German Stocks Decline After Italian Bond Sale at Record Yield; RWE Drops
German stocks dropped, snapping two days of gains, as record yields at Italy’s bond sale today highlighted investor skepticism that euro area’s leaders will struggle to push through reforms needed to end the debt crisis.
RWE AG fell after Berenberg Bank cut its price target on the shares of Germany’s second-biggest utility. Hugo Boss AG (BOS) slumped 6.4 percent after majority shareholder Permira Advisers began selling part of its stake in the German luxury clothier. Hochtief AG (HOT) sank 11 percent after saying the sale of its airport operating business has been delayed.
The DAX Index (DAX) lost 1.2 percent to 5,985.02 at the close in Frankfurt, after earlier rising as much as 1 percent. The gauge has climbed in six of the past seven weeks and rallied 18 percent since this year’s low on Sept. 12 on growing optimism that policy makers will protect Italy and Spain from the crisis. The broader HDAX Index also retreated 1.2 percent today.
“Events in Italy this weekend were quite significant but it takes time to implement reforms to take us through the crisis,” said Morten Kongshaug, chief equity strategist at Danske Bank A/S in Copenhagen. “Until reforms begin to have an impact we will sometimes need the European Central Bank to provide a sedative for markets and they’ve been holding back today on buying Italian bonds.”
Italian bonds today fell for the first time in three days, after the government sold 3 billion euros ($4.1 billion) of five-year notes, the maximum target, at the highest yield in more than 14 years. Rising yields highlighted the challenges faced by the new government headed by former European Union competition commissioner Mario Monti to win over investors.
German Chancellor Angela Merkel said it’s time to embrace a “political union” in Europe to send a message to bondholders that euro-area leaders are serious about ending the sovereign debt crisis.
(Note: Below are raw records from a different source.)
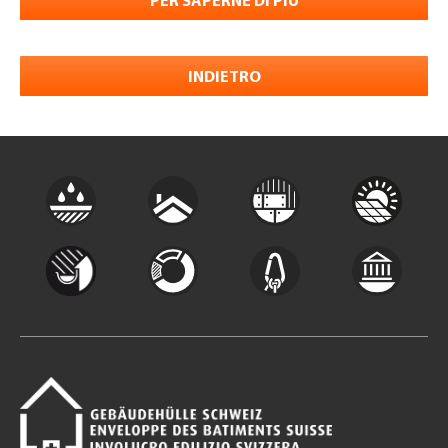
PER SAPERNE DI PIÙ
INDIETRO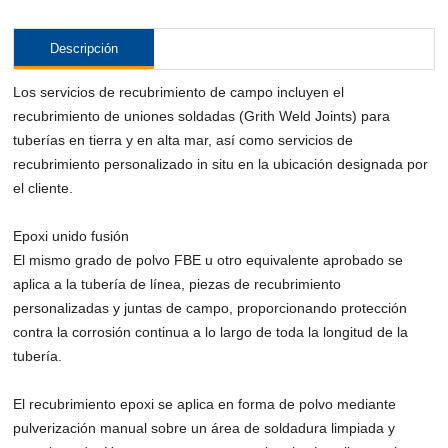
Descripción
Los servicios de recubrimiento de campo incluyen el
recubrimiento de uniones soldadas (Grith Weld Joints) para
tuberías en tierra y en alta mar, así como servicios de
recubrimiento personalizado in situ en la ubicación designada por
el cliente.
Epoxi unido fusión
El mismo grado de polvo FBE u otro equivalente aprobado se
aplica a la tubería de línea, piezas de recubrimiento
personalizadas y juntas de campo, proporcionando protección
contra la corrosión continua a lo largo de toda la longitud de la
tubería.
El recubrimiento epoxi se aplica en forma de polvo mediante
pulverización manual sobre un área de soldadura limpiada y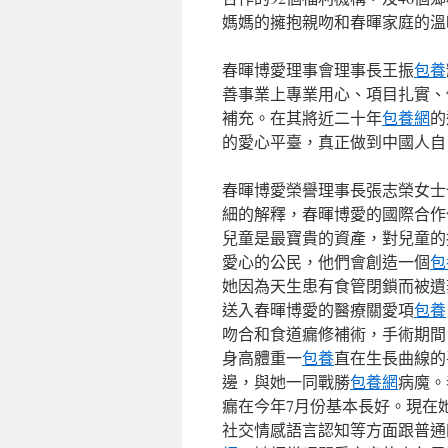
媽媽的擁抱親吻和春暉家庭的溫
春暉博愛理事會理事長王振
包養
善事業上專業用心、項目扎實、
補充。在其將近二十年
包養網
的
的愛心平臺，真正做到中國人自
春暉博愛榮譽理事長張志榮女士
細的解釋，春暉博愛的國際合作
兒童是最寶貴的資產，對兒童的
愛心的公民，他們會創造一個
包
她因為天生患有食管閉鎖而被遺
送入春暉博愛的醫療關愛項
包養
吻合和食道瘺修補術，手術期間
身高體重一
包養
直在生長曲線的
邊，與她一同戰勝
包養網
病魔。
瘺在今年7月份基本長好。現在
社交情感語言認知等方面跟普通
“I believe this is important for those who buy government bonds: that we make it clear that we want more Europe step by step, that is that the European Union, and the euro area in particular, grows together,” Merkel said in an interview with ZDF television yesterday on the eve of her Christian Democratic Union party’s annual congress. “Otherwise people won’t believe that we can really get a handle on the problems.”
A report today showed euro-area industrial production declined the most in 2 1/2 years in September, led by capital and consumer goods, as the sovereign-debt crisis pushed the economy toward a recession.
Production dropped 2 percent from August, the European Union’s statistics office in Luxembourg said. Economists had forecast a drop of 2.3 percent, according to the median of 35 estimates in a Bloomberg News survey. From a year earlier, September production increased 2.2 percent.
In Greece, Finance Minister Evangelos Venizelos said his priority is to ensure the country gets a sixth loan under an EU- led bailout after Prime Minister Lucas Papademos took charge of a new interim government.
RWE dropped 2.6 percent to 29.39 euros after Berenberg reiterated its “sell” rating on the company and cut its price target to 35 euros from 48 euros.
Hugo Boss’s preferred shares tumbled 6.4 percent to 67.98 euros after Permira said it is selling part of its stake. The buyout firm, which has controlled the company since 2007, said today it is selling about 6.4 percent of the share capital through accelerated book building. The sale by Permira’s Red & Black Lux SARL unit will reduce its holding to 66 percent. It will still own 89 percent of the voting rights.
Hochtief fell 11 percent to 45.55 euros, the biggest decline in a month, after Germany’s largest builder said the sale of its airport operating business has been delayed by the struggling European economy and that the company may post a loss if the deal isn’t concluded this year.
Q-Cells SE (QCE), a German solar panel maker, dropped 27 percent to 85 euro cents after reporting an operating loss of 47.3 million euros in the third quarter and saying its chief financial officer quit.
Solarworld AG (SWV), the biggest German solar panel maker, declined 15 percent to 3.29 euros after reporting a net loss of 9 million euros in the third quarter.